Due to their unique ability to cleave immunotoxic gluten peptides endoproteolytically, prolyl endopeptidases (PEPs) are attractive oral therapeutic candidates for protecting celiac sprue patients from the toxic effects of dietary gluten. Enhancing the activity and stability of PEPs under gastric conditions (low pH, high pepsin concentration) is a challenge for protein engineers. Using a combination of sequence- and structure-based approaches together with machine learning algorithms, we have identified improved variants of the Sphingomonas capsulata PEP, a target of clinical relevance. Through two rounds of iterative mutagenesis and analysis, variants with as much as 20% enhanced specific activity at pH 4.5 and 200-fold greater resistance to pepsin were identified.
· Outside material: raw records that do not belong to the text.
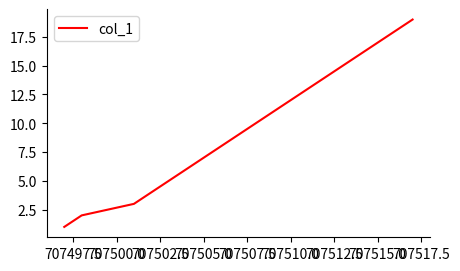

What is the greatest value displayed?

19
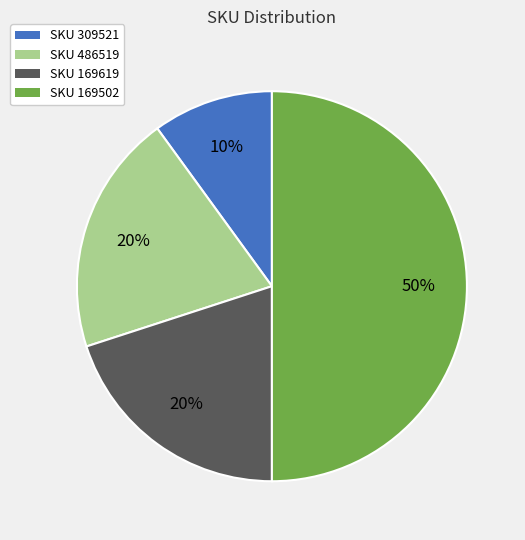

Is it true that SKU 169619 is 20% of the pie?

True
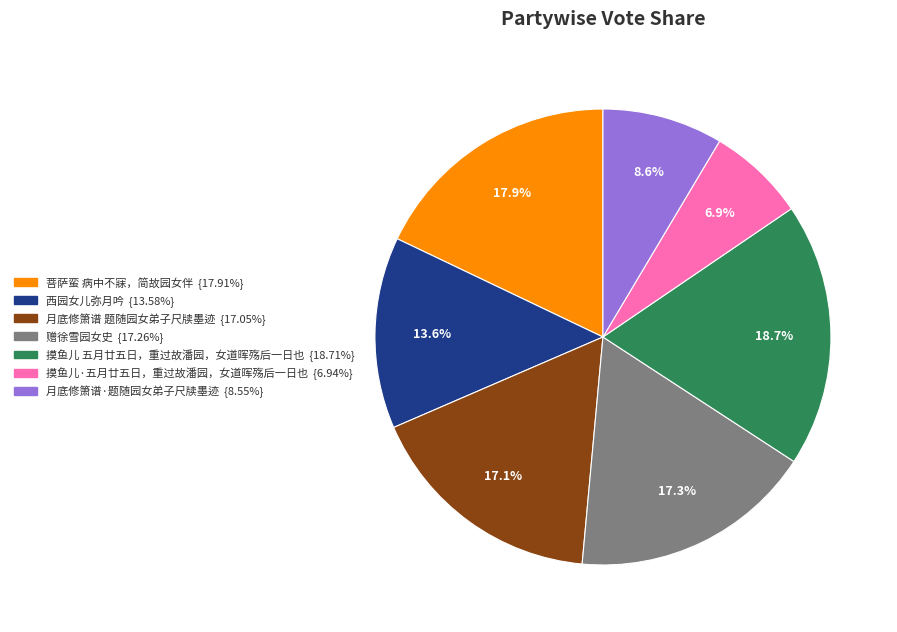

To the nearest percent, what is the difference between the 摸鱼儿·五月廿五日，重过故潘园，女道晖殇后一日也 and 月底修箫谱 题随园女弟子尺牍墨迹 slice percentages?

10%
Our results vividly reinforce the concept that conservative changes in proteins, especially in hydrophobic residues within tightly packed regions, can profoundly influence protein structure and function in ways that are difficult to predict entirely from first principles and must therefore be optimized through iterative design and analytical cycles. Incubation with whole wheat bread under simulated gastric conditions also suggests that some variants have pharmacologically significant improvements in gluten detoxification activity.

Keywords: celiac sprue/prolyl endopeptidase

Received July 15, 2008; revised August 25, 2008; accepted August 25, 2008.